Ashish Kamat: Sure. So where are you headed as far as next steps with this?
Raj Satkunasivam: Yeah, I think it's important to note the safety signals here, and I'll just point here that when you're doing this before cystectomy, it's important to know that we can get these patients to cystectomy in a timely fashion. So everyone underwent cystectomy within two weeks of finishing the second cycle. The side effects that we saw, the toxicity that we saw was consistent with the drug. So we saw a 9% Grade-3-or-higher immune-related adverse event profile. So where do we go from here? I think there's two pathways for us. The field has rapidly changed, as everyone's aware, with the EV303 and 304 trials, which is about to be presented here, and clearly enfortumab vedotin and pembro are going to be likely the standard of care. And the question then is, how do we improve the outcome of patients that don't have a great outcome or response to EV pembrolizumab? And I think this is where we start thinking about adjuncts and additives, whether it be other systemic therapy or potentially therapies to the bladder. And I think radiation, in such an example as stereotactic radiation given an immune-modulatory dose, could potentially be examined in this context. The other aspect to this is the really interesting translational data that came out of it. A lot of work was related to really dissecting the tumor microenvironment and better understanding how the effector T-cells really change and how the dendritic cell populations change during treatment, and that's going to lead to potential hypotheses that could be examined both retrospectively and prospectively. So I think there's two fronts that we would want to pursue afterwards.

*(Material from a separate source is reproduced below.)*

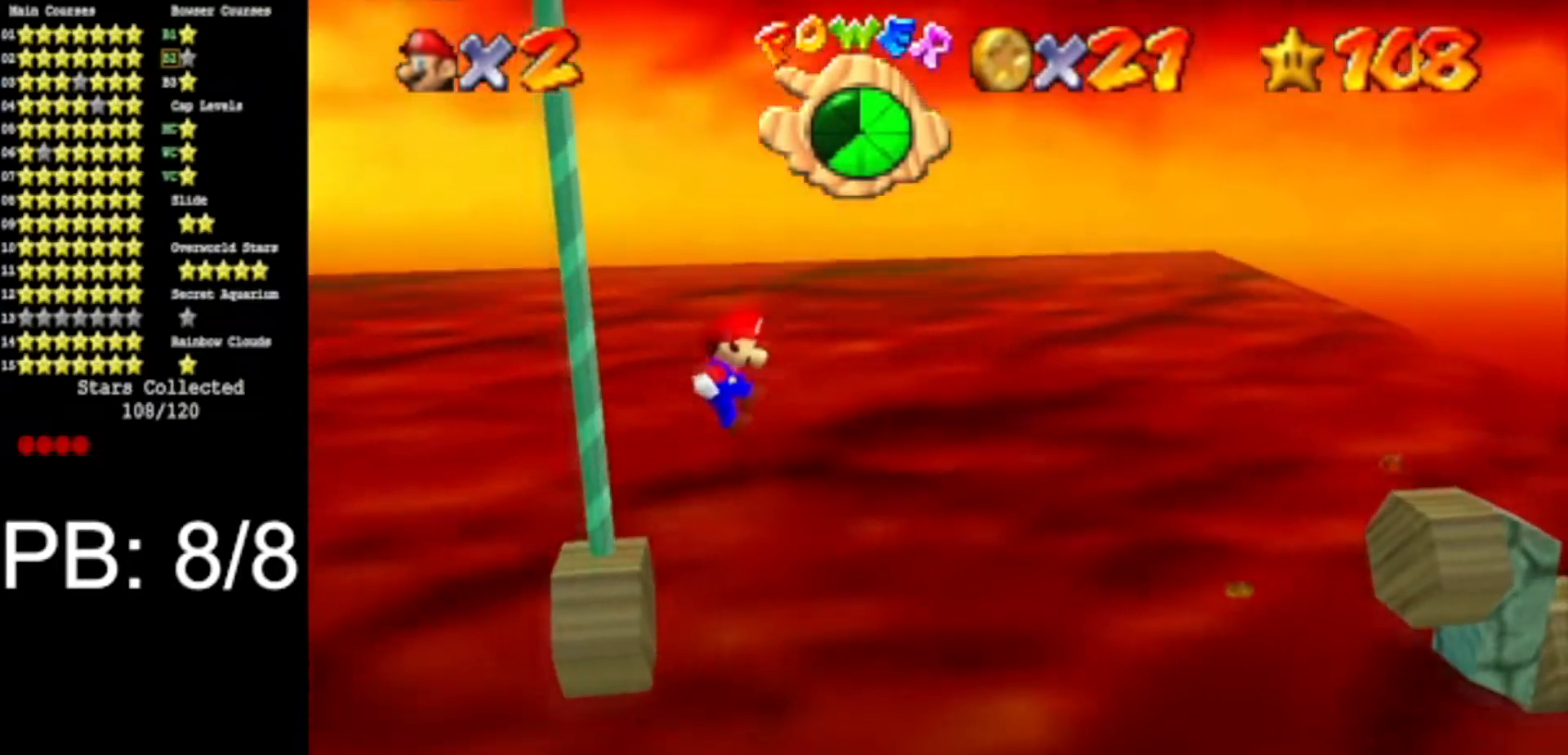
{"buttons": [], "left_stick": "center", "events": [[217, "B", "down"], [283, "B", "up"], [383, "left_stick", "center"]]}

Ashish Kamat: Right, no, and again, kudos to you for coming up with this sort of a concept because clearly priming and focusing on the predominant T3, T4, like you said, yes, we might have a new standard of care, we all expect the standard of care to change, but not everyone's going to respond. And then for many years, we and others have used preoperative radiation to help with the resection in patients that were T4B, for example. And using your paradigm, could we bring that in? I know other folks are looking at the same thing. Can we combine systemic therapy with intravesical therapy? So work such as what you've done and the correlative data that's going to be really, really useful. So congratulations and thank you for taking the time.
Raj Satkunasivam: Thank you, Ashish.